Records to use »
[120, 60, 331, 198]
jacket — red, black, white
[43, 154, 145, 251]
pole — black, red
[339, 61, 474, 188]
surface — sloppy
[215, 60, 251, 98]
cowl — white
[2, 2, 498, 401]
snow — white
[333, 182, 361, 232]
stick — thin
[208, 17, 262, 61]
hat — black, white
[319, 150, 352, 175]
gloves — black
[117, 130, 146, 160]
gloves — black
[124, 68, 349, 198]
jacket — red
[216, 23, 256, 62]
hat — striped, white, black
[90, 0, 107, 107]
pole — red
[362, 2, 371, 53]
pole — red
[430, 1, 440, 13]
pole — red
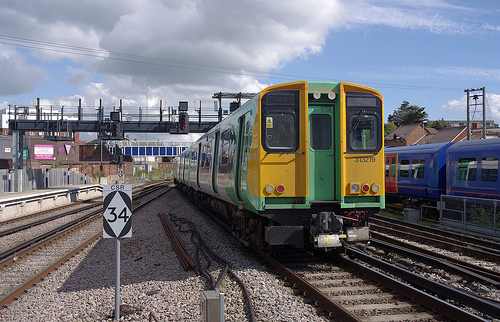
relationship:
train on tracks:
[177, 81, 388, 250] [289, 245, 494, 320]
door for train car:
[306, 100, 342, 201] [175, 81, 386, 246]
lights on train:
[264, 181, 382, 196] [177, 81, 388, 250]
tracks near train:
[233, 210, 498, 285] [174, 73, 394, 256]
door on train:
[306, 100, 338, 201] [173, 85, 386, 271]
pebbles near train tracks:
[3, 183, 335, 320] [282, 249, 479, 297]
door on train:
[306, 100, 342, 201] [177, 81, 388, 250]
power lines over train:
[2, 32, 497, 97] [174, 73, 394, 256]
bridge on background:
[11, 105, 247, 137] [27, 43, 177, 187]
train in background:
[386, 137, 498, 209] [385, 98, 494, 135]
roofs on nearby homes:
[384, 122, 499, 143] [376, 114, 497, 155]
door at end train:
[306, 100, 342, 201] [160, 87, 387, 245]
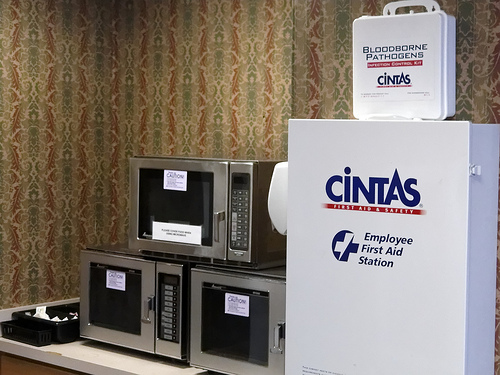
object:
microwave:
[71, 241, 189, 365]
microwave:
[126, 152, 287, 270]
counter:
[0, 297, 207, 374]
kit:
[343, 5, 466, 122]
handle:
[210, 208, 227, 245]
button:
[233, 252, 246, 259]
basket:
[0, 298, 80, 349]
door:
[136, 166, 215, 249]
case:
[258, 115, 500, 374]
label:
[160, 166, 190, 193]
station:
[465, 159, 488, 181]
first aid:
[349, 25, 458, 123]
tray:
[3, 298, 77, 352]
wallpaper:
[0, 0, 120, 247]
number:
[232, 241, 236, 246]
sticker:
[145, 214, 208, 250]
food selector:
[152, 271, 179, 344]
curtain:
[0, 0, 287, 154]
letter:
[322, 165, 421, 208]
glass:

What the task asks »
Change every "door" to "entrance" in everything from the line containing "[339, 61, 474, 188]" down to the end of the entries, and write out that stretch with nothing else altered. Leave the pictures out of your answer.

Response to the task »
[339, 61, 474, 188]
surface — sloppy
[215, 60, 251, 98]
cowl — white
[2, 2, 498, 401]
snow — white
[333, 182, 361, 232]
stick — thin
[208, 17, 262, 61]
hat — black, white
[319, 150, 352, 175]
gloves — black
[117, 130, 146, 160]
gloves — black
[124, 68, 349, 198]
jacket — red
[216, 23, 256, 62]
hat — striped, white, black
[90, 0, 107, 107]
pole — red
[362, 2, 371, 53]
pole — red
[430, 1, 440, 13]
pole — red
relationship:
train on tracks:
[177, 81, 388, 250] [289, 245, 494, 320]
entrance for train car:
[306, 100, 342, 201] [175, 81, 386, 246]
lights on train:
[264, 181, 382, 196] [177, 81, 388, 250]
tracks near train:
[233, 210, 498, 285] [174, 73, 394, 256]
entrance on train:
[306, 100, 338, 201] [173, 85, 386, 271]
pebbles near train tracks:
[3, 183, 335, 320] [282, 249, 479, 297]
entrance on train:
[306, 100, 342, 201] [177, 81, 388, 250]
power lines over train:
[2, 32, 497, 97] [174, 73, 394, 256]
bridge on background:
[11, 105, 247, 137] [27, 43, 177, 187]
train in background:
[386, 137, 498, 209] [385, 98, 494, 135]
roofs on nearby homes:
[384, 122, 499, 143] [376, 114, 497, 155]
entrance at end train:
[306, 100, 342, 201] [160, 87, 387, 245]
object:
microwave:
[71, 241, 189, 365]
microwave:
[126, 152, 287, 270]
counter:
[0, 297, 207, 374]
kit:
[343, 5, 466, 122]
handle:
[210, 208, 227, 245]
button:
[233, 252, 246, 259]
basket:
[0, 298, 80, 349]
entrance:
[136, 166, 215, 249]
case:
[258, 115, 500, 374]
label:
[160, 166, 190, 193]
station:
[465, 159, 488, 181]
first aid:
[349, 25, 458, 123]
tray:
[3, 298, 77, 352]
wallpaper:
[0, 0, 120, 247]
number:
[232, 241, 236, 246]
sticker:
[145, 214, 208, 250]
food selector:
[152, 271, 179, 344]
curtain:
[0, 0, 287, 154]
letter:
[322, 165, 421, 208]
glass:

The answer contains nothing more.